:: MATERIAL ::
====

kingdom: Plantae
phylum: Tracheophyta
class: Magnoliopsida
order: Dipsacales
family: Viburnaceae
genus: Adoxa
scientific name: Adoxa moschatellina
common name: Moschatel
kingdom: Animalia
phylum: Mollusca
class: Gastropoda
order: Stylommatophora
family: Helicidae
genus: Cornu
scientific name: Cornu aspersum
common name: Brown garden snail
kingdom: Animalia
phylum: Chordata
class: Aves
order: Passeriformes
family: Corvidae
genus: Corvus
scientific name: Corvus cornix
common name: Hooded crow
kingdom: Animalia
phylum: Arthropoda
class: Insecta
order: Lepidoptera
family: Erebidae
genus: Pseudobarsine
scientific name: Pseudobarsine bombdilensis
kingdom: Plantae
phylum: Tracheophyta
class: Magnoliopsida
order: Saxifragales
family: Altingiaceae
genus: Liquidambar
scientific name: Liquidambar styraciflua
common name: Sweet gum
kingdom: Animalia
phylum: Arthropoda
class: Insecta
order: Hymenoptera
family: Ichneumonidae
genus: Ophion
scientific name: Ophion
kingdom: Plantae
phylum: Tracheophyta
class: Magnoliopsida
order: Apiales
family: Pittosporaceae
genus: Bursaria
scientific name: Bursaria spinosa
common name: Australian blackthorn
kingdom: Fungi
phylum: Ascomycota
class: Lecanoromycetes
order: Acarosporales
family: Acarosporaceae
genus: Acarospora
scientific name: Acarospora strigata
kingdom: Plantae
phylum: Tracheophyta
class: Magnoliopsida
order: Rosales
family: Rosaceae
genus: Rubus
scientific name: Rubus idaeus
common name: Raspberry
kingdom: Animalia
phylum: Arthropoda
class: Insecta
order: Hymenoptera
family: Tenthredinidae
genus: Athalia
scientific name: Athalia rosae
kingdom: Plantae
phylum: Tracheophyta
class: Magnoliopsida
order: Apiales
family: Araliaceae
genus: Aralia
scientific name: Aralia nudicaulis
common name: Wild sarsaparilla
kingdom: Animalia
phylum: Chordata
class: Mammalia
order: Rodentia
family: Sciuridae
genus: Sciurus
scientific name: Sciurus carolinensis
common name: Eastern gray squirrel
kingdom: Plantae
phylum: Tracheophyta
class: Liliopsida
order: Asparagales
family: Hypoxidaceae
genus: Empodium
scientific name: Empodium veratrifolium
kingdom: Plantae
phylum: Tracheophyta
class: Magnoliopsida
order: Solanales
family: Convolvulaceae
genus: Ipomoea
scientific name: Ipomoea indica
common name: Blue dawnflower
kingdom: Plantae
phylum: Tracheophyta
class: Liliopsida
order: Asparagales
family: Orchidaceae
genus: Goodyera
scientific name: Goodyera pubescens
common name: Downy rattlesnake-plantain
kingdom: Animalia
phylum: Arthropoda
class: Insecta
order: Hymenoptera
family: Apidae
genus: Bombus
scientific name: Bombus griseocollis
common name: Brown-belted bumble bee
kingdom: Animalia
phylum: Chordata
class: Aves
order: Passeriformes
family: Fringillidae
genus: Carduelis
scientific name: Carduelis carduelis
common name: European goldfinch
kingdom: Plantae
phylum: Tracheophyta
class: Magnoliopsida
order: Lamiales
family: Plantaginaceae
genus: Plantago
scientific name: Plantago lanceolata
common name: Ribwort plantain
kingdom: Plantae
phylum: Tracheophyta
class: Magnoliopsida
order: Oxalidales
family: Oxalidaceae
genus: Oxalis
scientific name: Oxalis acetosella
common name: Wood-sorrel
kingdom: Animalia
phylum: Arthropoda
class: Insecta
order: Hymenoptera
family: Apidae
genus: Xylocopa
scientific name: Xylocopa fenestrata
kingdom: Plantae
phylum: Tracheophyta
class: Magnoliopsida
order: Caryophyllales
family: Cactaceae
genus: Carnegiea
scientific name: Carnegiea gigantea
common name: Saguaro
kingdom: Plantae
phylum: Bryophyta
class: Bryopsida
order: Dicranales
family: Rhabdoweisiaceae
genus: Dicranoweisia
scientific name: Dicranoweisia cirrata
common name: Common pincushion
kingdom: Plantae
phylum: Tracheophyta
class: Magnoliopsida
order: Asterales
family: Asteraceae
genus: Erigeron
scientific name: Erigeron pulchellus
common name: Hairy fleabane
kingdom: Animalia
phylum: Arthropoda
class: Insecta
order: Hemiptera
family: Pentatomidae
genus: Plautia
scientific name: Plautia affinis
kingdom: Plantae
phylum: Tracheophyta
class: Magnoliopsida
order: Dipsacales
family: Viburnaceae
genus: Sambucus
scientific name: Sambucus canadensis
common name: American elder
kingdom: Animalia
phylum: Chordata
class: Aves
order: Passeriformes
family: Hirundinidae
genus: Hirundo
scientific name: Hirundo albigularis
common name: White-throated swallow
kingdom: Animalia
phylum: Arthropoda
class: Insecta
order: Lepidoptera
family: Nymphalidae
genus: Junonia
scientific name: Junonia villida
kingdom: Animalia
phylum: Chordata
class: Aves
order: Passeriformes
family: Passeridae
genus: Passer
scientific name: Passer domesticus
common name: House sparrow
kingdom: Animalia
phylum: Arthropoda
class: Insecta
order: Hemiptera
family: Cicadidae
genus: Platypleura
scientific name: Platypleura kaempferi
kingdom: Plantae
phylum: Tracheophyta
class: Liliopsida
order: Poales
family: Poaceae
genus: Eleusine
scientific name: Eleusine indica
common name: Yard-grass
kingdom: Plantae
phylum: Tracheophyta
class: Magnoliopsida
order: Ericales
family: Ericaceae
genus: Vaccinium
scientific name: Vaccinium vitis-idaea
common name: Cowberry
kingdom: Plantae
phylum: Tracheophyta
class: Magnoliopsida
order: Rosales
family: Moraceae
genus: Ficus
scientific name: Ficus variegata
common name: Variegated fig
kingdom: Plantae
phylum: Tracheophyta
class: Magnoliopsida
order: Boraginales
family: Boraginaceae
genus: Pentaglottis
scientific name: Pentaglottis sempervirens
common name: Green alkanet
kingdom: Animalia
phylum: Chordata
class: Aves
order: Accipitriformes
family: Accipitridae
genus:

====

:: EXERCISE PROMPT ::
Update the rows above by changing every "common name" to "vernacular name", leaving the rest of each line untouched.

:: OUTPUT FOR THIS EXERCISE ::
kingdom: Plantae
phylum: Tracheophyta
class: Magnoliopsida
order: Dipsacales
family: Viburnaceae
genus: Adoxa
scientific name: Adoxa moschatellina
vernacular name: Moschatel
kingdom: Animalia
phylum: Mollusca
class: Gastropoda
order: Stylommatophora
family: Helicidae
genus: Cornu
scientific name: Cornu aspersum
vernacular name: Brown garden snail
kingdom: Animalia
phylum: Chordata
class: Aves
order: Passeriformes
family: Corvidae
genus: Corvus
scientific name: Corvus cornix
vernacular name: Hooded crow
kingdom: Animalia
phylum: Arthropoda
class: Insecta
order: Lepidoptera
family: Erebidae
genus: Pseudobarsine
scientific name: Pseudobarsine bombdilensis
kingdom: Plantae
phylum: Tracheophyta
class: Magnoliopsida
order: Saxifragales
family: Altingiaceae
genus: Liquidambar
scientific name: Liquidambar styraciflua
vernacular name: Sweet gum
kingdom: Animalia
phylum: Arthropoda
class: Insecta
order: Hymenoptera
family: Ichneumonidae
genus: Ophion
scientific name: Ophion
kingdom: Plantae
phylum: Tracheophyta
class: Magnoliopsida
order: Apiales
family: Pittosporaceae
genus: Bursaria
scientific name: Bursaria spinosa
vernacular name: Australian blackthorn
kingdom: Fungi
phylum: Ascomycota
class: Lecanoromycetes
order: Acarosporales
family: Acarosporaceae
genus: Acarospora
scientific name: Acarospora strigata
kingdom: Plantae
phylum: Tracheophyta
class: Magnoliopsida
order: Rosales
family: Rosaceae
genus: Rubus
scientific name: Rubus idaeus
vernacular name: Raspberry
kingdom: Animalia
phylum: Arthropoda
class: Insecta
order: Hymenoptera
family: Tenthredinidae
genus: Athalia
scientific name: Athalia rosae
kingdom: Plantae
phylum: Tracheophyta
class: Magnoliopsida
order: Apiales
family: Araliaceae
genus: Aralia
scientific name: Aralia nudicaulis
vernacular name: Wild sarsaparilla
kingdom: Animalia
phylum: Chordata
class: Mammalia
order: Rodentia
family: Sciuridae
genus: Sciurus
scientific name: Sciurus carolinensis
vernacular name: Eastern gray squirrel
kingdom: Plantae
phylum: Tracheophyta
class: Liliopsida
order: Asparagales
family: Hypoxidaceae
genus: Empodium
scientific name: Empodium veratrifolium
kingdom: Plantae
phylum: Tracheophyta
class: Magnoliopsida
order: Solanales
family: Convolvulaceae
genus: Ipomoea
scientific name: Ipomoea indica
vernacular name: Blue dawnflower
kingdom: Plantae
phylum: Tracheophyta
class: Liliopsida
order: Asparagales
family: Orchidaceae
genus: Goodyera
scientific name: Goodyera pubescens
vernacular name: Downy rattlesnake-plantain
kingdom: Animalia
phylum: Arthropoda
class: Insecta
order: Hymenoptera
family: Apidae
genus: Bombus
scientific name: Bombus griseocollis
vernacular name: Brown-belted bumble bee
kingdom: Animalia
phylum: Chordata
class: Aves
order: Passeriformes
family: Fringillidae
genus: Carduelis
scientific name: Carduelis carduelis
vernacular name: European goldfinch
kingdom: Plantae
phylum: Tracheophyta
class: Magnoliopsida
order: Lamiales
family: Plantaginaceae
genus: Plantago
scientific name: Plantago lanceolata
vernacular name: Ribwort plantain
kingdom: Plantae
phylum: Tracheophyta
class: Magnoliopsida
order: Oxalidales
family: Oxalidaceae
genus: Oxalis
scientific name: Oxalis acetosella
vernacular name: Wood-sorrel
kingdom: Animalia
phylum: Arthropoda
class: Insecta
order: Hymenoptera
family: Apidae
genus: Xylocopa
scientific name: Xylocopa fenestrata
kingdom: Plantae
phylum: Tracheophyta
class: Magnoliopsida
order: Caryophyllales
family: Cactaceae
genus: Carnegiea
scientific name: Carnegiea gigantea
vernacular name: Saguaro
kingdom: Plantae
phylum: Bryophyta
class: Bryopsida
order: Dicranales
family: Rhabdoweisiaceae
genus: Dicranoweisia
scientific name: Dicranoweisia cirrata
vernacular name: Common pincushion
kingdom: Plantae
phylum: Tracheophyta
class: Magnoliopsida
order: Asterales
family: Asteraceae
genus: Erigeron
scientific name: Erigeron pulchellus
vernacular name: Hairy fleabane
kingdom: Animalia
phylum: Arthropoda
class: Insecta
order: Hemiptera
family: Pentatomidae
genus: Plautia
scientific name: Plautia affinis
kingdom: Plantae
phylum: Tracheophyta
class: Magnoliopsida
order: Dipsacales
family: Viburnaceae
genus: Sambucus
scientific name: Sambucus canadensis
vernacular name: American elder
kingdom: Animalia
phylum: Chordata
class: Aves
order: Passeriformes
family: Hirundinidae
genus: Hirundo
scientific name: Hirundo albigularis
vernacular name: White-throated swallow
kingdom: Animalia
phylum: Arthropoda
class: Insecta
order: Lepidoptera
family: Nymphalidae
genus: Junonia
scientific name: Junonia villida
kingdom: Animalia
phylum: Chordata
class: Aves
order: Passeriformes
family: Passeridae
genus: Passer
scientific name: Passer domesticus
vernacular name: House sparrow
kingdom: Animalia
phylum: Arthropoda
class: Insecta
order: Hemiptera
family: Cicadidae
genus: Platypleura
scientific name: Platypleura kaempferi
kingdom: Plantae
phylum: Tracheophyta
class: Liliopsida
order: Poales
family: Poaceae
genus: Eleusine
scientific name: Eleusine indica
vernacular name: Yard-grass
kingdom: Plantae
phylum: Tracheophyta
class: Magnoliopsida
order: Ericales
family: Ericaceae
genus: Vaccinium
scientific name: Vaccinium vitis-idaea
vernacular name: Cowberry
kingdom: Plantae
phylum: Tracheophyta
class: Magnoliopsida
order: Rosales
family: Moraceae
genus: Ficus
scientific name: Ficus variegata
vernacular name: Variegated fig
kingdom: Plantae
phylum: Tracheophyta
class: Magnoliopsida
order: Boraginales
family: Boraginaceae
genus: Pentaglottis
scientific name: Pentaglottis sempervirens
vernacular name: Green alkanet
kingdom: Animalia
phylum: Chordata
class: Aves
order: Accipitriformes
family: Accipitridae
genus:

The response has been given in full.